With new eatery, mall hits kosher trifecta

With new eatery, mall hits kosher trifecta

Deli owner Donny Kaszovitz, left, receives a thumbs-up from first-time customer Igal Marmar, who has just tasted the shawarma.
Deli owner Donny Kaszovitz, left, receives a thumbs-up from first-time customer Igal Marmar, who has just tasted the shawarma.

Ella Kushnir of Manalapan bit into a freshly made falafel ball and said, “I was born in Haifa, and many people say that the best falafel in the world comes from Haifa.

“But this is better.”

She didn’t have to travel far to find it: Donny’s Mediterranean Gourmet Food & Deli, a new glatt kosher restaurant located in the Summerton Plaza shopping center on Route 9 South in Manalapan, opened in March.

It is the third kosher restaurant to be located in that same shopping center — a rare trifecta in central New Jersey.

Kosher Chinese Express has been there about 20 years, and Capri Kosher Italian Cuisine — under new ownership since last October — is the successor to Levy’s, a dairy restaurant.

With seating for just 18, Donny’s is as much a takeout establishment as a dine-in. The owner, Donny Kaszovitz, took a long and non-intuitive path to get to his current position as a restaurateur.

“I was born in Ashkelon, Israel, in 1951 and grew up in Raanana. But my father was born in Pennsylvania and was an American citizen. He had made aliya in 1949. So, when I decided to come to the United States in 1974, I had an automatic green card,” said Kaszovitz.

He enrolled in Hunter College, where he majored in English and pre-med. Although he had come to the States with the intention of studying veterinary medicine and was accepted by the University of Pennsylvania, he realized he couldn’t afford the four-year program and turned his hand to making a living.

“I drove a cab for a year, then got together with a partner and bought my first coin-operated laundry,” Kaszovitz recalled. “We built that up to 10 locations, and we even set up an institutional laundry.”

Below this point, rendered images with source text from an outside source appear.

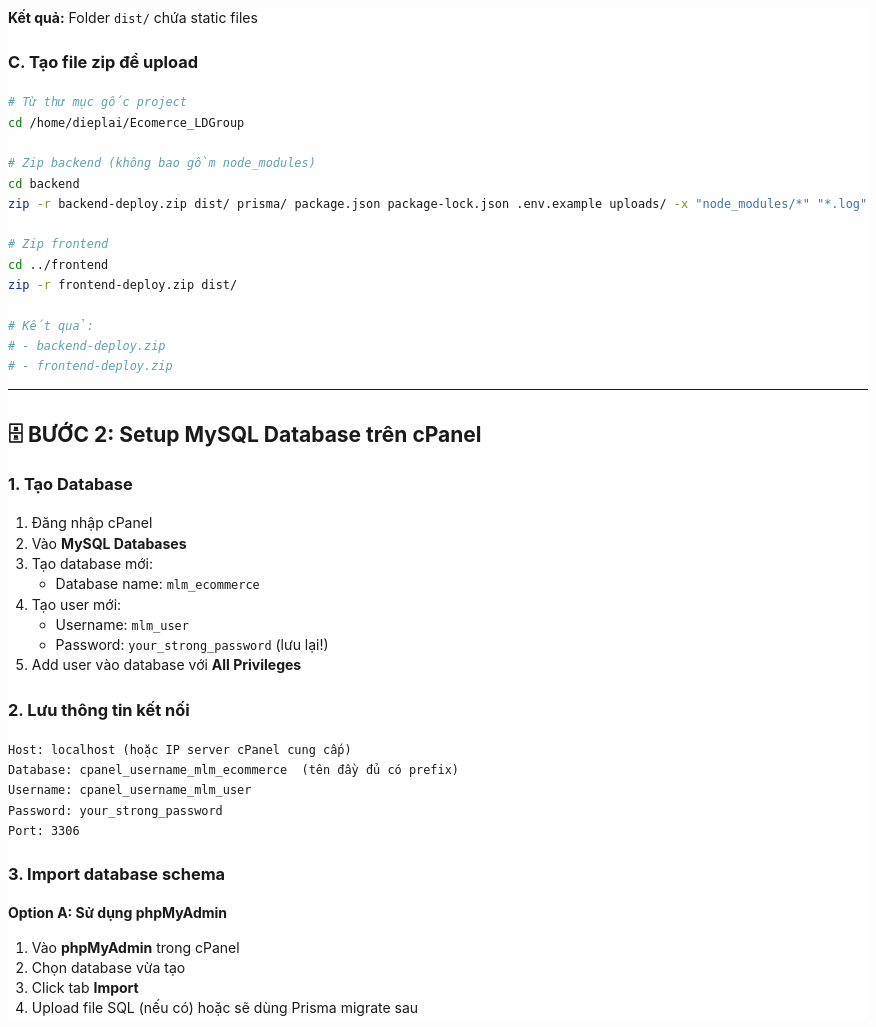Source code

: **Kết quả:** Folder `dist/` chứa static files

### C. Tạo file zip để upload

```bash
# Từ thư mục gốc project
cd /home/dieplai/Ecomerce_LDGroup

# Zip backend (không bao gồm node_modules)
cd backend
zip -r backend-deploy.zip dist/ prisma/ package.json package-lock.json .env.example uploads/ -x "node_modules/*" "*.log"

# Zip frontend
cd ../frontend
zip -r frontend-deploy.zip dist/

# Kết quả:
# - backend-deploy.zip
# - frontend-deploy.zip
```

---

## 🗄️ BƯỚC 2: Setup MySQL Database trên cPanel

### 1. **Tạo Database**

1. Đăng nhập cPanel
2. Vào **MySQL Databases**
3. Tạo database mới:
   - Database name: `mlm_ecommerce`
4. Tạo user mới:
   - Username: `mlm_user`
   - Password: `your_strong_password` (lưu lại!)
5. Add user vào database với **All Privileges**

### 2. **Lưu thông tin kết nối**

```
Host: localhost (hoặc IP server cPanel cung cấp)
Database: cpanel_username_mlm_ecommerce  (tên đầy đủ có prefix)
Username: cpanel_username_mlm_user
Password: your_strong_password
Port: 3306
```

### 3. **Import database schema**

**Option A: Sử dụng phpMyAdmin**
1. Vào **phpMyAdmin** trong cPanel
2. Chọn database vừa tạo
3. Click tab **Import**
4. Upload file SQL (nếu có) hoặc sẽ dùng Prisma migrate sau
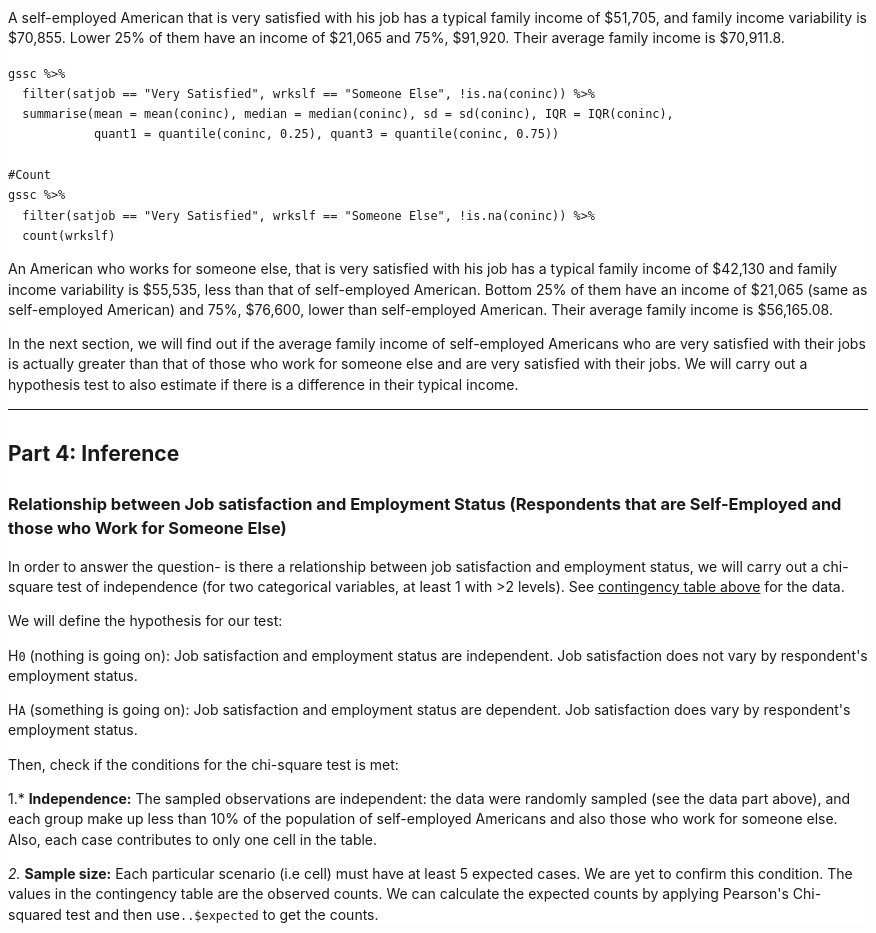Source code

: A self-employed American that is very satisfied with his job has a typical family income of $51,705, and family income variability is $70,855. Lower 25% of them have an income of $21,065 and 75%, $91,920. Their average family income is $70,911.8.

```{r}
gssc %>%
  filter(satjob == "Very Satisfied", wrkslf == "Someone Else", !is.na(coninc)) %>% 
  summarise(mean = mean(coninc), median = median(coninc), sd = sd(coninc), IQR = IQR(coninc), 
            quant1 = quantile(coninc, 0.25), quant3 = quantile(coninc, 0.75))

#Count
gssc %>%
  filter(satjob == "Very Satisfied", wrkslf == "Someone Else", !is.na(coninc)) %>% 
  count(wrkslf)
```

An American who works for someone else, that is very satisfied with his job has a typical family income of $42,130 and family income variability is $55,535, less than that of self-employed American. Bottom 25% of them have an income of $21,065 (same as self-employed American) and 75%, $76,600, lower than self-employed American. Their average family income is $56,165.08.

In the next section, we will find out if the average family income of self-employed Americans who are very satisfied  with their jobs is actually greater than that of those who work for someone else and are very satisfied with their jobs. We will carry out a hypothesis test to also estimate if there is a difference in their typical income.


* * *

## Part 4: Inference

### Relationship between Job satisfaction and Employment Status (Respondents that are Self-Employed and those who Work for Someone Else)

In order to answer the question- is there a relationship between job satisfaction and employment status, we will carry out a chi-square test of independence (for two categorical variables, at least 1 with >2 levels). See [contingency table above](#my_chunk) for the data.

We will define the hypothesis for our test:

H`0` (nothing is going on):   Job satisfaction and employment status are independent. Job satisfaction does not                                  vary by respondent's employment status.

H`A` (something is going on): Job satisfaction and employment status are dependent. Job satisfaction does vary by                                respondent's employment status.

Then, check if the conditions for the chi-square test is met:

1.* **Independence:** The sampled observations are independent: the data were randomly sampled (see the data part above), and each group make up less than 10% of the population of self-employed Americans and also those who work for someone else. Also, each case contributes to only one cell in the table.

*2.* **Sample size:** Each particular scenario (i.e cell) must have at least 5 expected cases. We are yet to confirm this condition. The values in the contingency table are the observed counts. We can calculate the expected counts by applying Pearson's Chi-squared test and then use`..$expected` to get the counts.
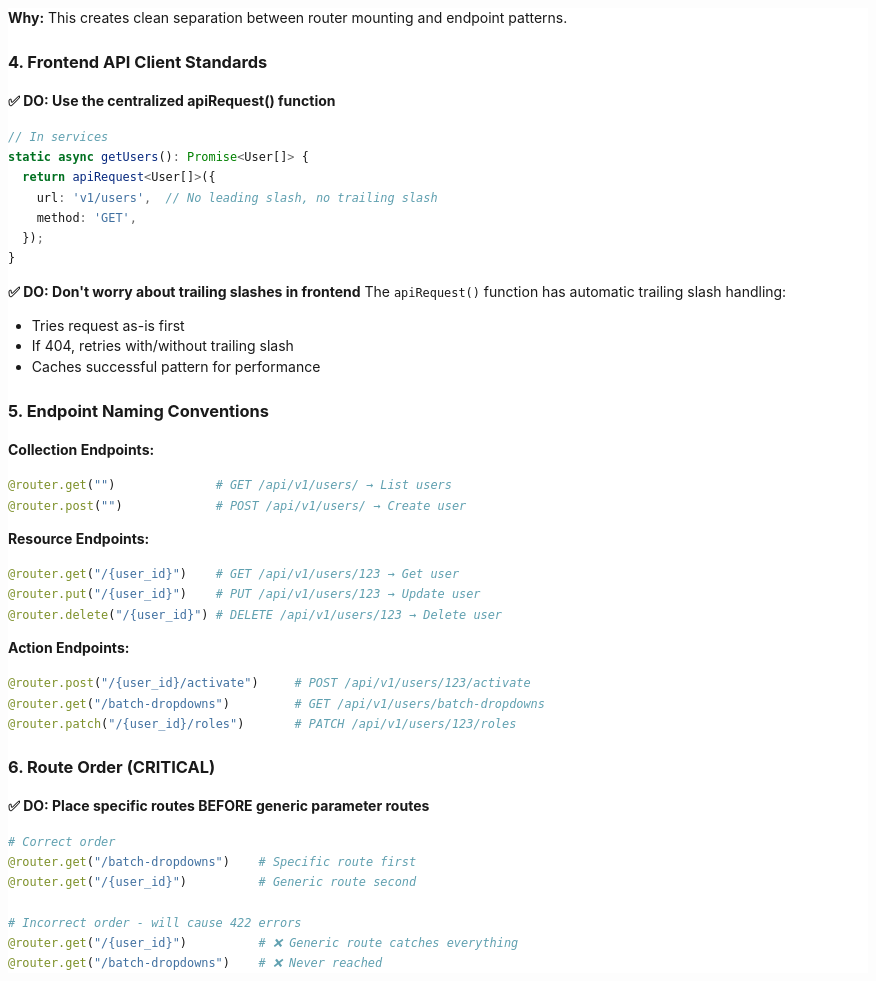 **Why:** This creates clean separation between router mounting and endpoint patterns.

### 4. Frontend API Client Standards

**✅ DO: Use the centralized apiRequest() function**
```typescript
// In services
static async getUsers(): Promise<User[]> {
  return apiRequest<User[]>({
    url: 'v1/users',  // No leading slash, no trailing slash
    method: 'GET',
  });
}
```

**✅ DO: Don't worry about trailing slashes in frontend**
The `apiRequest()` function has automatic trailing slash handling:
- Tries request as-is first
- If 404, retries with/without trailing slash
- Caches successful pattern for performance

### 5. Endpoint Naming Conventions

**Collection Endpoints:**
```python
@router.get("")              # GET /api/v1/users/ → List users
@router.post("")             # POST /api/v1/users/ → Create user
```

**Resource Endpoints:**
```python
@router.get("/{user_id}")    # GET /api/v1/users/123 → Get user
@router.put("/{user_id}")    # PUT /api/v1/users/123 → Update user
@router.delete("/{user_id}") # DELETE /api/v1/users/123 → Delete user
```

**Action Endpoints:**
```python
@router.post("/{user_id}/activate")     # POST /api/v1/users/123/activate
@router.get("/batch-dropdowns")         # GET /api/v1/users/batch-dropdowns
@router.patch("/{user_id}/roles")       # PATCH /api/v1/users/123/roles
```

### 6. Route Order (CRITICAL)

**✅ DO: Place specific routes BEFORE generic parameter routes**
```python
# Correct order
@router.get("/batch-dropdowns")    # Specific route first
@router.get("/{user_id}")          # Generic route second

# Incorrect order - will cause 422 errors
@router.get("/{user_id}")          # ❌ Generic route catches everything
@router.get("/batch-dropdowns")    # ❌ Never reached
```
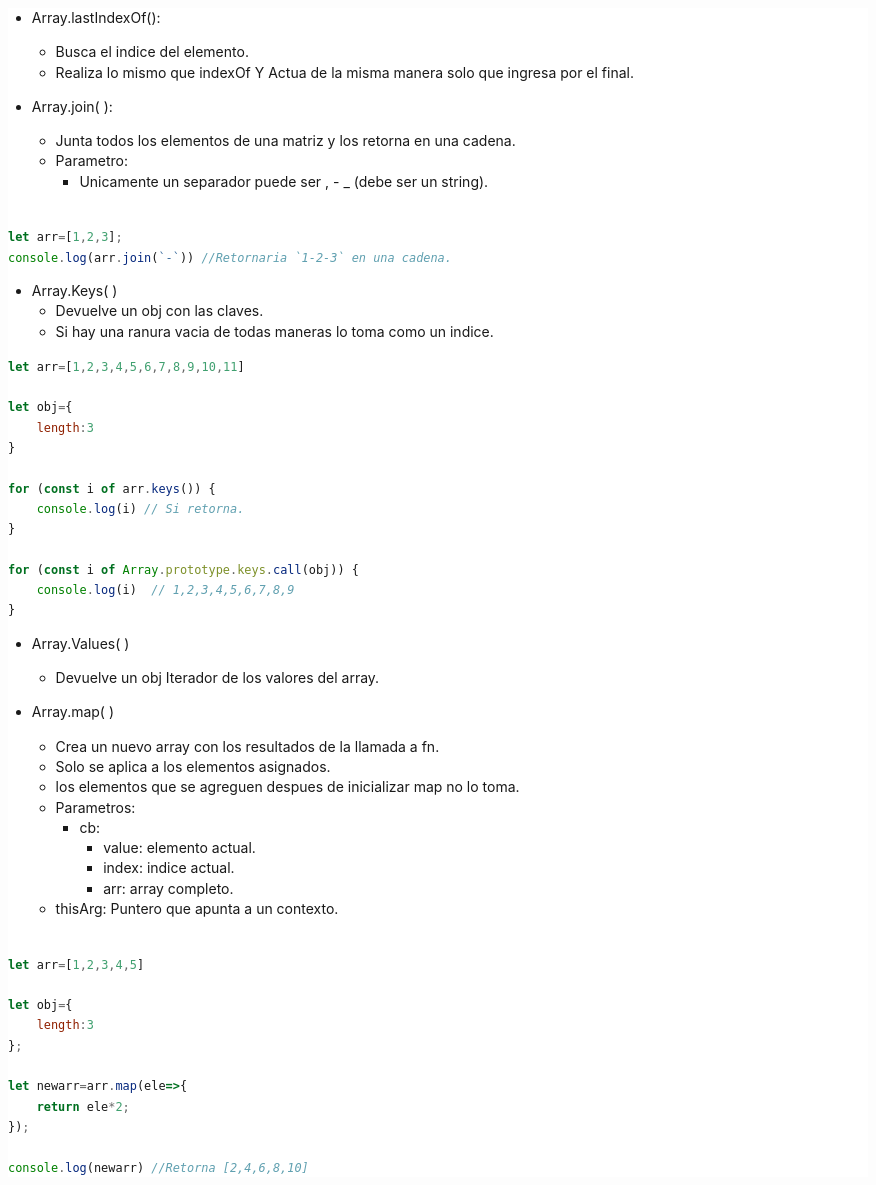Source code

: - Array.lastIndexOf():
    - Busca  el indice del elemento.
    - Realiza lo mismo que indexOf Y Actua de la misma manera solo que ingresa por el final.

- Array.join( ):
    - Junta todos los elementos de una matriz y los retorna en una cadena.
    - Parametro:
        - Unicamente un separador puede ser , - _  (debe ser un string).

```js

let arr=[1,2,3];
console.log(arr.join(`-`)) //Retornaria `1-2-3` en una cadena.
```


- Array.Keys( )
    - Devuelve un obj con las claves.
    - Si hay una ranura vacia de todas maneras lo toma como un indice.

```js
let arr=[1,2,3,4,5,6,7,8,9,10,11]

let obj={
    length:3
}

for (const i of arr.keys()) {
    console.log(i) // Si retorna.
}

for (const i of Array.prototype.keys.call(obj)) {
    console.log(i)  // 1,2,3,4,5,6,7,8,9
}
```
- Array.Values( )
    - Devuelve un obj Iterador de los valores del array. 

- Array.map( )
    - Crea un nuevo array con los resultados de la llamada a fn.
    - Solo se aplica a los elementos asignados.
    - los elementos que se agreguen despues de inicializar map no lo toma.
    - Parametros:
        - cb:
            - value: elemento actual.
            - index: indice actual.
            - arr:   array completo.
    - thisArg: Puntero que apunta a un contexto.

```js

let arr=[1,2,3,4,5]

let obj={
    length:3
};

let newarr=arr.map(ele=>{
    return ele*2;
});

console.log(newarr) //Retorna [2,4,6,8,10]
```
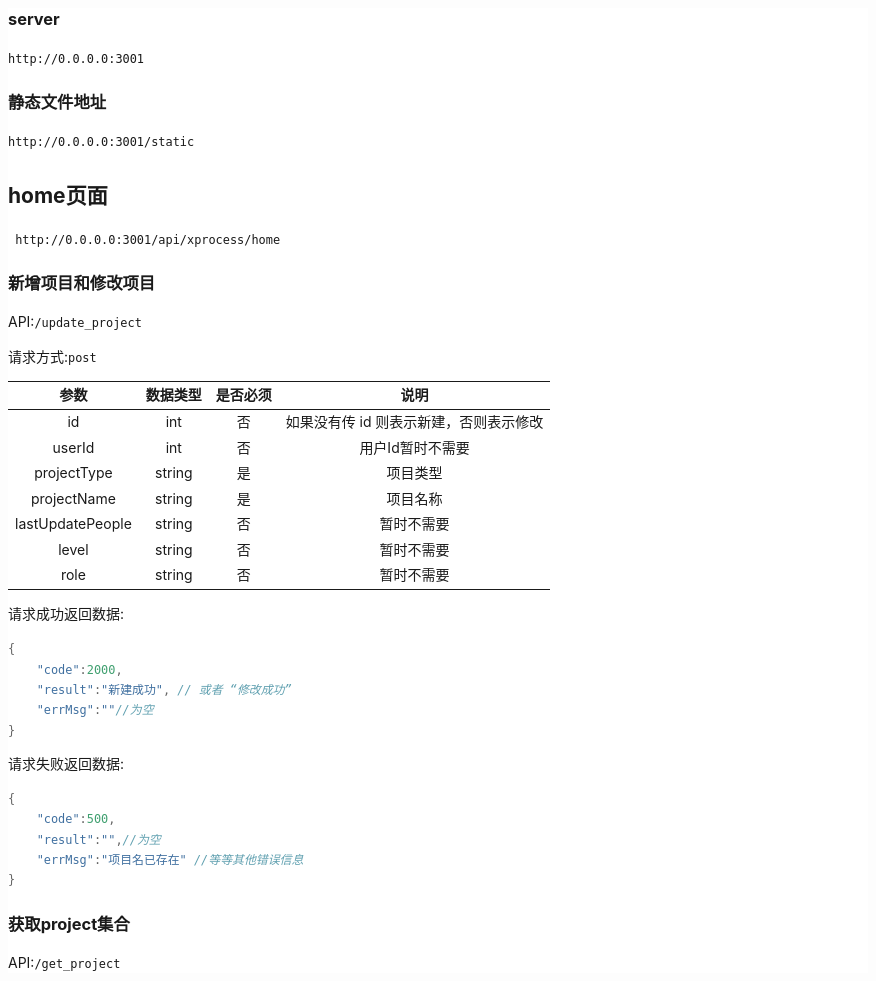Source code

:  ### **server**
 ```
 http://0.0.0.0:3001
 ```
 ### **静态文件地址**
 ```
 http://0.0.0.0:3001/static
 ```

## **home页面**
```
 http://0.0.0.0:3001/api/xprocess/home
```
### **新增项目和修改项目**
API:`/update_project`

请求方式:`post`

 | 参数 | 数据类型 | 是否必须 | 说明 |
 |:---: | :---: | :---:   | :---: |
 | id | int | 否 |  如果没有传 id 则表示新建，否则表示修改 |
 | userId | int | 否 |  用户Id暂时不需要 |
 | projectType | string | 是 |  项目类型 |
 | projectName | string | 是 |  项目名称 |
 | lastUpdatePeople | string | 否 |  暂时不需要 |
 | level | string | 否 |  暂时不需要 |
 | role | string | 否 |  暂时不需要 |

 请求成功返回数据:
 ```go
 {
     "code":2000,
     "result":"新建成功", // 或者 “修改成功”
     "errMsg":""//为空
 }
 ```
 请求失败返回数据:
 ```go
 {
     "code":500,
     "result":"",//为空
     "errMsg":"项目名已存在" //等等其他错误信息
 }
 ```
### **获取project集合**
API:`/get_project`
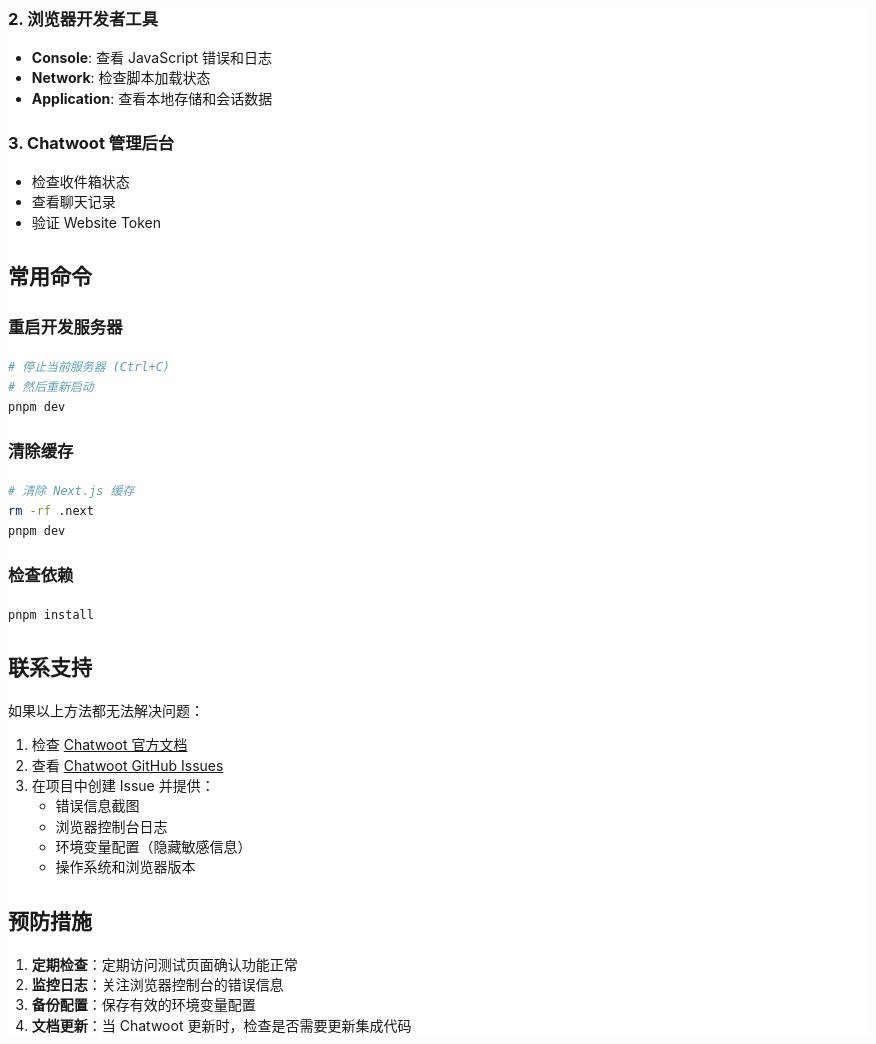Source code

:### 2. 浏览器开发者工具
- **Console**: 查看 JavaScript 错误和日志
- **Network**: 检查脚本加载状态
- **Application**: 查看本地存储和会话数据

### 3. Chatwoot 管理后台
- 检查收件箱状态
- 查看聊天记录
- 验证 Website Token

## 常用命令

### 重启开发服务器
```bash
# 停止当前服务器 (Ctrl+C)
# 然后重新启动
pnpm dev
```

### 清除缓存
```bash
# 清除 Next.js 缓存
rm -rf .next
pnpm dev
```

### 检查依赖
```bash
pnpm install
```

## 联系支持

如果以上方法都无法解决问题：

1. 检查 [Chatwoot 官方文档](https://www.chatwoot.com/docs)
2. 查看 [Chatwoot GitHub Issues](https://github.com/chatwoot/chatwoot/issues)
3. 在项目中创建 Issue 并提供：
   - 错误信息截图
   - 浏览器控制台日志
   - 环境变量配置（隐藏敏感信息）
   - 操作系统和浏览器版本

## 预防措施

1. **定期检查**：定期访问测试页面确认功能正常
2. **监控日志**：关注浏览器控制台的错误信息
3. **备份配置**：保存有效的环境变量配置
4. **文档更新**：当 Chatwoot 更新时，检查是否需要更新集成代码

In the mid-1980s, while still running the commercial laundry, Kaszovitz shifted his focus to bringing nurses trained overseas to work in the American healthcare industry. “There was a surplus of openings and too few people available to fill them domestically,” he said.

Around 2010, he said, that business became far more difficult. Immigration authorities imposed more restrictions, and nurses were asked for higher academic qualifications than previously required.

Kaszovitz stepped away, but soon realized he was too young to retire. “I decided to follow my passion — cooking,” he told NJJN.

Having lived in Marlboro since 1984, he recognized an opportunity for a glatt kosher restaurant that catered to Middle Eastern/Israeli tastes. 

Today, the deli menu features Mediterranean selections as well as traditional Eastern European cooking, including Hungarian-style goulash and schnitzel, which Kaszovitz personally prepares, using recipes he learned from his mother, a Holocaust survivor.

“I hired a professional chef for the Mediterranean specialties, which include not just falafel, but shawarma, hummus, tahini, baba ganoush, various kabobs, Moroccan cigars, Turkish salad, and more,” Kaszovitz said.

Word is spreading steadily about the new restaurant. During the hour this reporter was at the store, a family of three came in — Yaakov and Beatrice Marmar, who were born in Israel, and their 21-year-old daughter Shelly. As they ate — appreciatively — they also took cell phone pictures and transmitted the images to family members.

Within minutes, Ella Kushnir, the falafel fan, was buying dinner for her family.

Moments later, Igal Marmar, Yaakov’s brother, came in. After sampling three or four items, and placing an order, he told NJJN, “We’ve been dying for this kind of food. It’s something we’ve needed in this area for a long time.”